Informing Iran, “The U.S. is watching what you do,” Amb. Nikki Haley called an emergency meeting Friday of the Security Council regarding the riots in Iran. The session left her and us looking ridiculous.

France’s ambassador tutored Haley that how nations deal with internal disorders is not the council’s concern. Russia’s ambassador suggested the United Nations should have looked into our Occupy Wall Street clashes and how the Missouri cops handled Ferguson.

Fifty years ago, 100 U.S. cities erupted in flames after Martin Luther King’s assassination. Federal troops were called in. In 1992, Los Angeles suffered the worst U.S. riot of the 20th century, after the LA cops who pummeled Rodney King were acquitted in Simi Valley.

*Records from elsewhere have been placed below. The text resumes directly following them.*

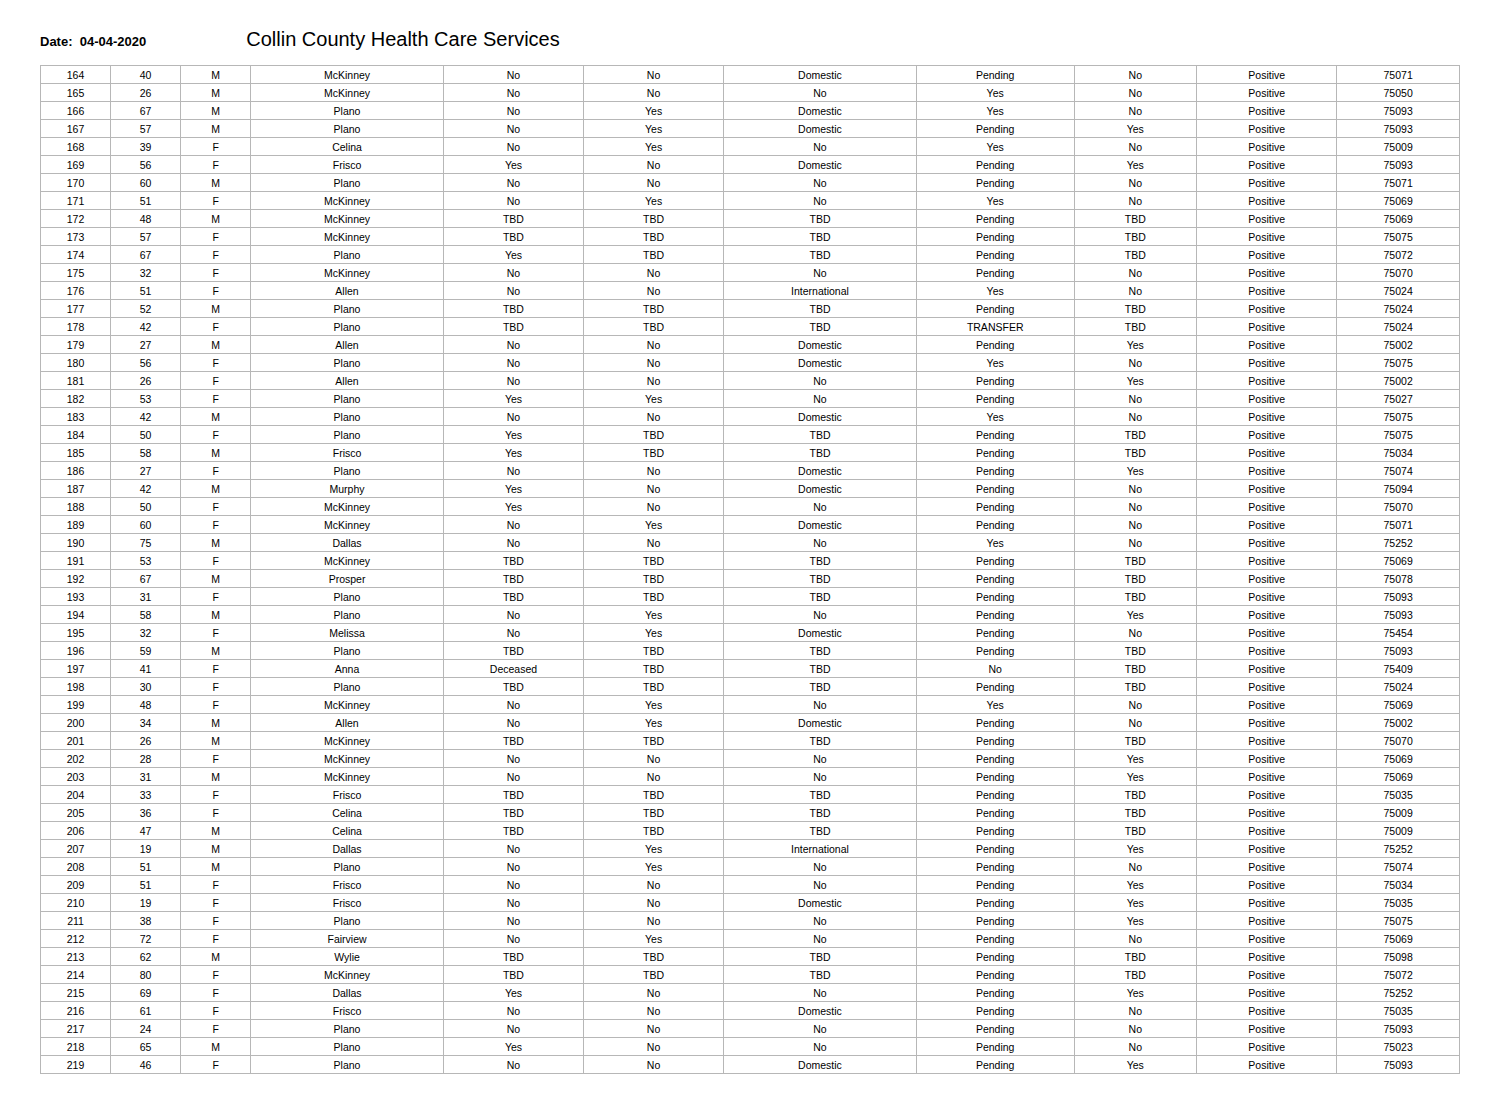Date: 04-04-2020
Collin County Health Care Services
| 164 | 40 | M | McKinney | No | No | Domestic | Pending | No | Positive | 75071 |
| 165 | 26 | M | McKinney | No | No | No | Yes | No | Positive | 75050 |
| 166 | 67 | M | Plano | No | Yes | Domestic | Yes | No | Positive | 75093 |
| 167 | 57 | M | Plano | No | Yes | Domestic | Pending | Yes | Positive | 75093 |
| 168 | 39 | F | Celina | No | Yes | No | Yes | No | Positive | 75009 |
| 169 | 56 | F | Frisco | Yes | No | Domestic | Pending | Yes | Positive | 75093 |
| 170 | 60 | M | Plano | No | No | No | Pending | No | Positive | 75071 |
| 171 | 51 | F | McKinney | No | Yes | No | Yes | No | Positive | 75069 |
| 172 | 48 | M | McKinney | TBD | TBD | TBD | Pending | TBD | Positive | 75069 |
| 173 | 57 | F | McKinney | TBD | TBD | TBD | Pending | TBD | Positive | 75075 |
| 174 | 67 | F | Plano | Yes | TBD | TBD | Pending | TBD | Positive | 75072 |
| 175 | 32 | F | McKinney | No | No | No | Pending | No | Positive | 75070 |
| 176 | 51 | F | Allen | No | No | International | Yes | No | Positive | 75024 |
| 177 | 52 | M | Plano | TBD | TBD | TBD | Pending | TBD | Positive | 75024 |
| 178 | 42 | F | Plano | TBD | TBD | TBD | TRANSFER | TBD | Positive | 75024 |
| 179 | 27 | M | Allen | No | No | Domestic | Pending | Yes | Positive | 75002 |
| 180 | 56 | F | Plano | No | No | Domestic | Yes | No | Positive | 75075 |
| 181 | 26 | F | Allen | No | No | No | Pending | Yes | Positive | 75002 |
| 182 | 53 | F | Plano | Yes | Yes | No | Pending | No | Positive | 75027 |
| 183 | 42 | M | Plano | No | No | Domestic | Yes | No | Positive | 75075 |
| 184 | 50 | F | Plano | Yes | TBD | TBD | Pending | TBD | Positive | 75075 |
| 185 | 58 | M | Frisco | Yes | TBD | TBD | Pending | TBD | Positive | 75034 |
| 186 | 27 | F | Plano | No | No | Domestic | Pending | Yes | Positive | 75074 |
| 187 | 42 | M | Murphy | Yes | No | Domestic | Pending | No | Positive | 75094 |
| 188 | 50 | F | McKinney | Yes | No | No | Pending | No | Positive | 75070 |
| 189 | 60 | F | McKinney | No | Yes | Domestic | Pending | No | Positive | 75071 |
| 190 | 75 | M | Dallas | No | No | No | Yes | No | Positive | 75252 |
| 191 | 53 | F | McKinney | TBD | TBD | TBD | Pending | TBD | Positive | 75069 |
| 192 | 67 | M | Prosper | TBD | TBD | TBD | Pending | TBD | Positive | 75078 |
| 193 | 31 | F | Plano | TBD | TBD | TBD | Pending | TBD | Positive | 75093 |
| 194 | 58 | M | Plano | No | Yes | No | Pending | Yes | Positive | 75093 |
| 195 | 32 | F | Melissa | No | Yes | Domestic | Pending | No | Positive | 75454 |
| 196 | 59 | M | Plano | TBD | TBD | TBD | Pending | TBD | Positive | 75093 |
| 197 | 41 | F | Anna | Deceased | TBD | TBD | No | TBD | Positive | 75409 |
| 198 | 30 | F | Plano | TBD | TBD | TBD | Pending | TBD | Positive | 75024 |
| 199 | 48 | F | McKinney | No | Yes | No | Yes | No | Positive | 75069 |
| 200 | 34 | M | Allen | No | Yes | Domestic | Pending | No | Positive | 75002 |
| 201 | 26 | M | McKinney | TBD | TBD | TBD | Pending | TBD | Positive | 75070 |
| 202 | 28 | F | McKinney | No | No | No | Pending | Yes | Positive | 75069 |
| 203 | 31 | M | McKinney | No | No | No | Pending | Yes | Positive | 75069 |
| 204 | 33 | F | Frisco | TBD | TBD | TBD | Pending | TBD | Positive | 75035 |
| 205 | 36 | F | Celina | TBD | TBD | TBD | Pending | TBD | Positive | 75009 |
| 206 | 47 | M | Celina | TBD | TBD | TBD | Pending | TBD | Positive | 75009 |
| 207 | 19 | M | Dallas | No | Yes | International | Pending | Yes | Positive | 75252 |
| 208 | 51 | M | Plano | No | Yes | No | Pending | No | Positive | 75074 |
| 209 | 51 | F | Frisco | No | No | No | Pending | Yes | Positive | 75034 |
| 210 | 19 | F | Frisco | No | No | Domestic | Pending | Yes | Positive | 75035 |
| 211 | 38 | F | Plano | No | No | No | Pending | Yes | Positive | 75075 |
| 212 | 72 | F | Fairview | No | Yes | No | Pending | No | Positive | 75069 |
| 213 | 62 | M | Wylie | TBD | TBD | TBD | Pending | TBD | Positive | 75098 |
| 214 | 80 | F | McKinney | TBD | TBD | TBD | Pending | TBD | Positive | 75072 |
| 215 | 69 | F | Dallas | Yes | No | No | Pending | Yes | Positive | 75252 |
| 216 | 61 | F | Frisco | No | No | Domestic | Pending | No | Positive | 75035 |
| 217 | 24 | F | Plano | No | No | No | Pending | No | Positive | 75093 |
| 218 | 65 | M | Plano | Yes | No | No | Pending | No | Positive | 75023 |
| 219 | 46 | F | Plano | No | No | Domestic | Pending | Yes | Positive | 75093 |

Was our handling of these riots any business of the U.N.?

Conservatives have demanded that the U.N. keep its nose out of our sovereign affairs since its birth in 1946. Do we now accept that the U.N. has authority to oversee internal disturbances inside member countries?

Friday’s session fizzled out after Iran’s ambassador suggested the Security Council might take up the Israeli-Palestinian question or the humanitarian crisis produced by the U.S.-backed Saudi war on Yemen.

The episode exposes a malady of American foreign policy. It lacks consistency, coherence and moral clarity, treats friends and adversaries by separate standards, and is reflexively interventionist.

Thus has America lost much of the near-universal admiration and respect she enjoyed at the close of the Cold War.